▸ **EXERCÍCIO**
Transcreva na íntegra, sem nenhuma alteração, o trecho abaixo sobre a transformação artística de folhas de jornal.

▸ **TRECHO DO TEXTO**
_ _ _ _ _

Os alunos perceberam que um material tão frágil pode ser forte quando enrolado,
amassado e aglomerado. Puderam notar também que esse objeto de leitura pode se
transformar em um objeto de outra utilidade (cesto, protetor de superfícies), um objeto lúdico
(espada, binóculo, fantasia) e, ainda, transformar-se em um objeto expressivo e estético
utilizando linguagens e técnicas artísticas.
TRABALHO CRIATIVO COM A TRANSFORMAÇÃO DE FOLHAS DE JORNAL
A partir dessa atividade, discutimos o significado da arte em nossa sociedade e como
o artista precisa, necessariamente, do processo de transformação para poder modificar
sentimentos, sensações, ideias, materiais, ambientes e, algumas vezes, até o próprio corpo
para modificar o sentido das coisas e criar novas formas de ver e falar sobre o mundo.
Assim, o jornal feito para informar, frágil, efêmero, pode ganhar dezenas de outros
significados, formas e consistências pela manipulação artística.
O QUE QUEREMOS DIZER SOBRE E EM NOSSOS CORPOS?
Um questionário de interesses foi oferecido no início desse período letivo e os alunos
do nono ano, majoritariamente, elencaram temáticas artísticas relacionadas ao corpo, suas
representações e o corpo como suporte artístico.

_ _ _ _ _

▸ **DADOS FORNECIDOS**
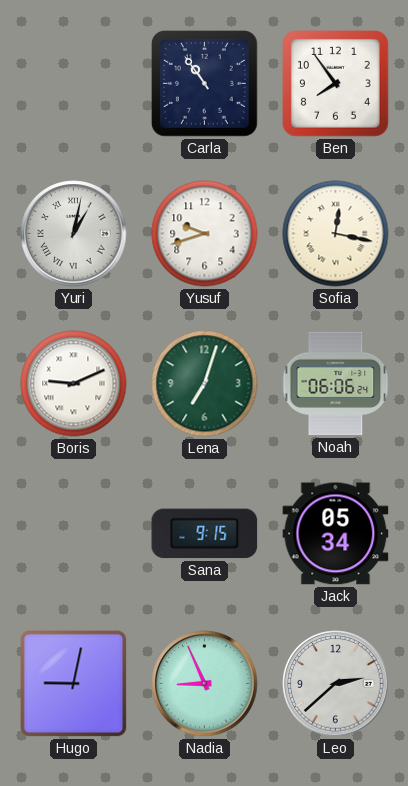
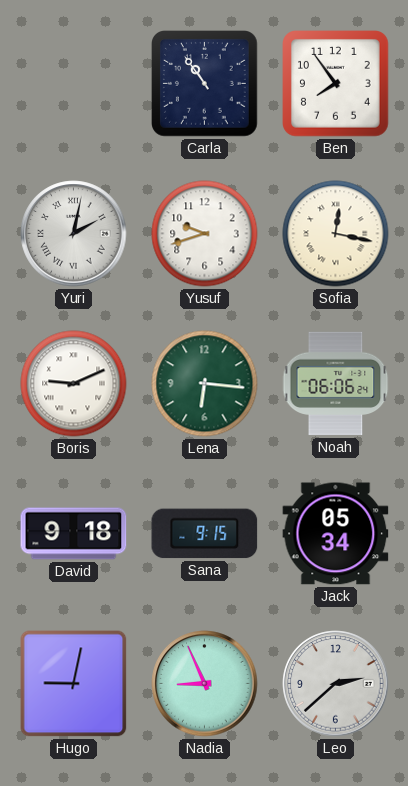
Yuri: 1:02 -> 2:02
Lena: 7:03 -> 6:16
David: none -> 9:18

_ _ _ _ _

▸ **RESPOSTA**
Os alunos perceberam que um material tão frágil pode ser forte quando enrolado,
amassado e aglomerado. Puderam notar também que esse objeto de leitura pode se
transformar em um objeto de outra utilidade (cesto, protetor de superfícies), um objeto lúdico
(espada, binóculo, fantasia) e, ainda, transformar-se em um objeto expressivo e estético
utilizando linguagens e técnicas artísticas.
TRABALHO CRIATIVO COM A TRANSFORMAÇÃO DE FOLHAS DE JORNAL
A partir dessa atividade, discutimos o significado da arte em nossa sociedade e como
o artista precisa, necessariamente, do processo de transformação para poder modificar
sentimentos, sensações, ideias, materiais, ambientes e, algumas vezes, até o próprio corpo
para modificar o sentido das coisas e criar novas formas de ver e falar sobre o mundo.
Assim, o jornal feito para informar, frágil, efêmero, pode ganhar dezenas de outros
significados, formas e consistências pela manipulação artística.
O QUE QUEREMOS DIZER SOBRE E EM NOSSOS CORPOS?
Um questionário de interesses foi oferecido no início desse período letivo e os alunos
do nono ano, majoritariamente, elencaram temáticas artísticas relacionadas ao corpo, suas
representações e o corpo como suporte artístico.